Sorry I clipped your post, but this is spot on. I also think this is more a bitch on the internet thing than real life thing. I don’t think I have ever heard anyone in real life bitch about this other than in a joking manner. I am the opposite of you tho, I prefer the sun at night rather than the day. If a few kids have to die horrible painful deaths in the dark so I can have my extra hour of sun at night, so be it.

What really gets me is the people that say it takes them days or weeks to adjust. Really? Have they never left there state or country? Is their whole vacation to Slobbovia ruined because they can’t adjust to a different time in a week? God help them if they live near a cutoff line for a time zone. Do they cross into a new time zone five miles from their house and then are so tired they have to pull over and sleep for an hour before they can do their shopping?

These are real questions, not trying to be a smartass.
How does a one hour change in sleep schedule make your life difficult? Have you never slept seven hour instead of eight? Did that ruin your sleep schedule also? Does going to a different time zone also mess with your sleep? For how long?

Are you a west coaster? Every place I have lived the game times never change no matter what. For example, games always start at noon and three regardless of what time we are on. Why are you getting up at 4 when you usually get up at 5? Everyone around you changes their clock too. The time change doesn’t put off when newspapers are out or stores open.

Been there, done that, I never had any problems with it. Your cites leave a lot to be desired, especially the one that claims heart attacks go up 21% when DST happens. The numbers foe the car accidents make me wonder if it’s people rushing because they forgot to set their clocks so they are late rather than losing 1 hour sleep. Plus the gut that claims people only get paid for clock hours and not hours worked is full of shit. His own link proves him wrong.

My life? I’m in the enviable position of being able to set a lot of my own schedule, so to a large extent I can take this shift gradually, though the abrupt shift to dark an hour earlier in winter is discouraging and often results in my getting less done. Sometimes I sleep less than other times, and doing so may well leave me groggy and unable to concentrate well during the day. When I significantly changed time zones in a short period of time, I was thrown off base entirely for a couple of days, and somewhat so for a week or more. Luckily I was on vacation, wasn’t driving, and didn’t have to do anything involving concentrating.

Nobody’s saying this is massively destructive of people’s lives – well, aside from the ones who die in accidents or of heart attacks, whatever you think of the cites. (I’m not going to bother listing more of them; they were all over the place, and if you don’t think anybody’s bothered by things that don’t bother you then I doubt more cites are going to convince you). We’re saying it’s a significant nuisance for a lot of people, it’s not doing anything genuinely useful, and why do it?

I’m saying, I don’t care either way, I just don’t understand how one hour could possibly make any difference to someone, especially once you have experienced it all your life into adulthood.
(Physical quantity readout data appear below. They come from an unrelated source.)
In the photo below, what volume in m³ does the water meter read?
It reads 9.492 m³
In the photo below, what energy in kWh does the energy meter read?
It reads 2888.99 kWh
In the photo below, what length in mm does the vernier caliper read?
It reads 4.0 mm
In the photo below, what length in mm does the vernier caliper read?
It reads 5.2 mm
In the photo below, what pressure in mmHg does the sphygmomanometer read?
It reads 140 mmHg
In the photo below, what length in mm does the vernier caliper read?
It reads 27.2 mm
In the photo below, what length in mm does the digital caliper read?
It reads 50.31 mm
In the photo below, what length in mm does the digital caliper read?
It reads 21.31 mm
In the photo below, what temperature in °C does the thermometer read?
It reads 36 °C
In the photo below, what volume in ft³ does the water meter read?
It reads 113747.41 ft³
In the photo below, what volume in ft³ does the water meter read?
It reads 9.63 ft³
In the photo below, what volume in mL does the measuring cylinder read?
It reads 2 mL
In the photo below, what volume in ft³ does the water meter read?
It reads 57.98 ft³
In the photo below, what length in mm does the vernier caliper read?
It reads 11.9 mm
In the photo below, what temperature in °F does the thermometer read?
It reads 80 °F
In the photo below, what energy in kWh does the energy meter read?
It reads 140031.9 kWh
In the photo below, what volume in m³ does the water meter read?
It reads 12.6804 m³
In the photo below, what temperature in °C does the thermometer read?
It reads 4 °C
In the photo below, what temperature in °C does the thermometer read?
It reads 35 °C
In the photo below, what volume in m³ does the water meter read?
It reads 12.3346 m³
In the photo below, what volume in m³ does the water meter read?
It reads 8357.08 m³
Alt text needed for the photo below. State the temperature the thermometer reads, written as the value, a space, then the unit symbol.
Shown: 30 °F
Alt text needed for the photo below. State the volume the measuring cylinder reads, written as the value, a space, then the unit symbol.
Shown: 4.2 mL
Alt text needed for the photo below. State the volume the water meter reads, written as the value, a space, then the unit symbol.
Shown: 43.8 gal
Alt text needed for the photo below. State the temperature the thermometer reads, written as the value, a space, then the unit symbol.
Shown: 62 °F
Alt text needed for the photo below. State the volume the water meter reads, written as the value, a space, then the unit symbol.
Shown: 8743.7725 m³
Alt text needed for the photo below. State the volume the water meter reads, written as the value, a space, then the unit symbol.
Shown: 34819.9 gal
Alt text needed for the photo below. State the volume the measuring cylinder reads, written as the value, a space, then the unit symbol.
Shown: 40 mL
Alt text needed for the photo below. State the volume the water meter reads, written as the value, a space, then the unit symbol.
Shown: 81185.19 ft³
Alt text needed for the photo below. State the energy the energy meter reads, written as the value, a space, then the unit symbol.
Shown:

I totally believe it’s a problem for some people, I just find it difficult to understand why such a simple thing can be a significant nuisance, when the vast majority of the population seems to treat it as a non-event.

Thanks for answering some of my questions.

Different people are different.

You don’t have to understand it; you just have to understand that it’s real.

Yes, I know. I’m trying to understand if this is a in your head thing or if it’s a body thing. Is it the location of the sun when you wake up? It can’t just be the hour difference as I expect almost everyone has dozens of nights a year where they get less sleep.